What you will do:
Pick out each line of the records that contains the word "августа", and copy those lines in full.

Supplied material START

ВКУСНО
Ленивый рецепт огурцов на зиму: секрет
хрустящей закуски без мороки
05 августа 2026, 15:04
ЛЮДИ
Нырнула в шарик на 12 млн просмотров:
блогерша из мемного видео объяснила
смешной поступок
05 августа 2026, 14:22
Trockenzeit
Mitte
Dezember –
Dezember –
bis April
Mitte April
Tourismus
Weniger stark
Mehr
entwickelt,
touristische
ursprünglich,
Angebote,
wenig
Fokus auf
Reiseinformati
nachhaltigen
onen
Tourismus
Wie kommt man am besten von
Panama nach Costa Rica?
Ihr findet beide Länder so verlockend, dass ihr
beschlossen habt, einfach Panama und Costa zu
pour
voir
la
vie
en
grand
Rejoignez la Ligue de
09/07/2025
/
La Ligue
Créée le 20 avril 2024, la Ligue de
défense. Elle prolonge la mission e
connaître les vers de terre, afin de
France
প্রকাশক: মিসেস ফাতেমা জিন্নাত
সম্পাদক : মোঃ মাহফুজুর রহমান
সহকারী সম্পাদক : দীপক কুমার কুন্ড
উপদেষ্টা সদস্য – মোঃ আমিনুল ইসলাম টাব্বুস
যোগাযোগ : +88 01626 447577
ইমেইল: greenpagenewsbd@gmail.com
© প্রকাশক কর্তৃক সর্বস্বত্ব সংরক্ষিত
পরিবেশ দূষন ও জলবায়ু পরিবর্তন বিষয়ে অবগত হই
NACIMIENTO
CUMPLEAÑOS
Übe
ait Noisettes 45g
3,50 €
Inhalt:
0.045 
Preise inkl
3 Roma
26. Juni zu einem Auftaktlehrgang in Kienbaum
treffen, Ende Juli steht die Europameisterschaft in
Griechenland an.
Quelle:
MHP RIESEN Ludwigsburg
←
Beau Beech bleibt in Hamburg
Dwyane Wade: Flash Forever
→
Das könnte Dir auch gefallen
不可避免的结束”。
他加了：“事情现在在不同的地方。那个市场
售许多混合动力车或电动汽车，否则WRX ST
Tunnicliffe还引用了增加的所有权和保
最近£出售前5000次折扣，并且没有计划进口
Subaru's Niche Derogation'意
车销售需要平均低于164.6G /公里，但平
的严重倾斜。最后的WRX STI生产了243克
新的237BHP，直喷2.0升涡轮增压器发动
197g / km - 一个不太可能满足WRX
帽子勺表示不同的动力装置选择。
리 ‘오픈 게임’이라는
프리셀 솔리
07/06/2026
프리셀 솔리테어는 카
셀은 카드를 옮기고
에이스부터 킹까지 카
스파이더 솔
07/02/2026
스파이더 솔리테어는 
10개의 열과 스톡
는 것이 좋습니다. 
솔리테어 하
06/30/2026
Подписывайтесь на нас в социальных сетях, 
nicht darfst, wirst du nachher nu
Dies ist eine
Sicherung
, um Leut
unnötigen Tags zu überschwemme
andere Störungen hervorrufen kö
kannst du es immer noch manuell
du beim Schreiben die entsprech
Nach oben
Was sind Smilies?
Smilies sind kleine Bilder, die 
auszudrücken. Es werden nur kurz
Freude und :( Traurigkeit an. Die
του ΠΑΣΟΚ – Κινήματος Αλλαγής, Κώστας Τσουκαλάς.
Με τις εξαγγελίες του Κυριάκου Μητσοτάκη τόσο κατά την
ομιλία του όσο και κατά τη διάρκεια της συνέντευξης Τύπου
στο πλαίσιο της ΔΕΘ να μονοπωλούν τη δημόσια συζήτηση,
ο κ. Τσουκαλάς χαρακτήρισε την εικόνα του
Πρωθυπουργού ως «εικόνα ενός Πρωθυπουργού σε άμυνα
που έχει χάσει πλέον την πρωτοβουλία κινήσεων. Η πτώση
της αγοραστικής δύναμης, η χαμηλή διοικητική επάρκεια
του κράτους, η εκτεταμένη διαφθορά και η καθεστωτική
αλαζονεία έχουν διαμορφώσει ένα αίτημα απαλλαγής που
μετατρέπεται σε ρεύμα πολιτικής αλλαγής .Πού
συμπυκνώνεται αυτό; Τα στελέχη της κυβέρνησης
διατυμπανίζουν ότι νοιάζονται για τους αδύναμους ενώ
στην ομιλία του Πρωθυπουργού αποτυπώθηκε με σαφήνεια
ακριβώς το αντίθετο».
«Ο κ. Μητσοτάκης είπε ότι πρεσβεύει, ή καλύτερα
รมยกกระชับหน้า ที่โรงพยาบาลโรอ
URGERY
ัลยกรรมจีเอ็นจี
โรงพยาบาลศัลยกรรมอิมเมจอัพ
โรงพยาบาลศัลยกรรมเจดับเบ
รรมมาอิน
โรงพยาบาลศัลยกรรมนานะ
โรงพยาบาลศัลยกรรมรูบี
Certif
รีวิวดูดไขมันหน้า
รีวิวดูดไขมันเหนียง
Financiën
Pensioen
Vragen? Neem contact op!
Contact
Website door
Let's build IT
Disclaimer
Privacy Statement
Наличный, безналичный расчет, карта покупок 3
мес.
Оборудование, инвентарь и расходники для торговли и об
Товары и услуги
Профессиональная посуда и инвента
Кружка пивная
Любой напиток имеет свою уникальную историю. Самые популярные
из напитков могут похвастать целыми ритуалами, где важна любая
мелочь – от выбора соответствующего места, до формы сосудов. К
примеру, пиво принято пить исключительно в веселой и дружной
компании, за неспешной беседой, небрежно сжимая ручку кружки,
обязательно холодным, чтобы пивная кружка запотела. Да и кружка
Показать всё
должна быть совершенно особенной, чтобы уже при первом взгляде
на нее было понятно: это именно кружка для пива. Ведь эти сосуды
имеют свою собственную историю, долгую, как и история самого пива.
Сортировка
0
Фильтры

Supplied material END

Reply:
05 августа 2026, 15:04
05 августа 2026, 14:22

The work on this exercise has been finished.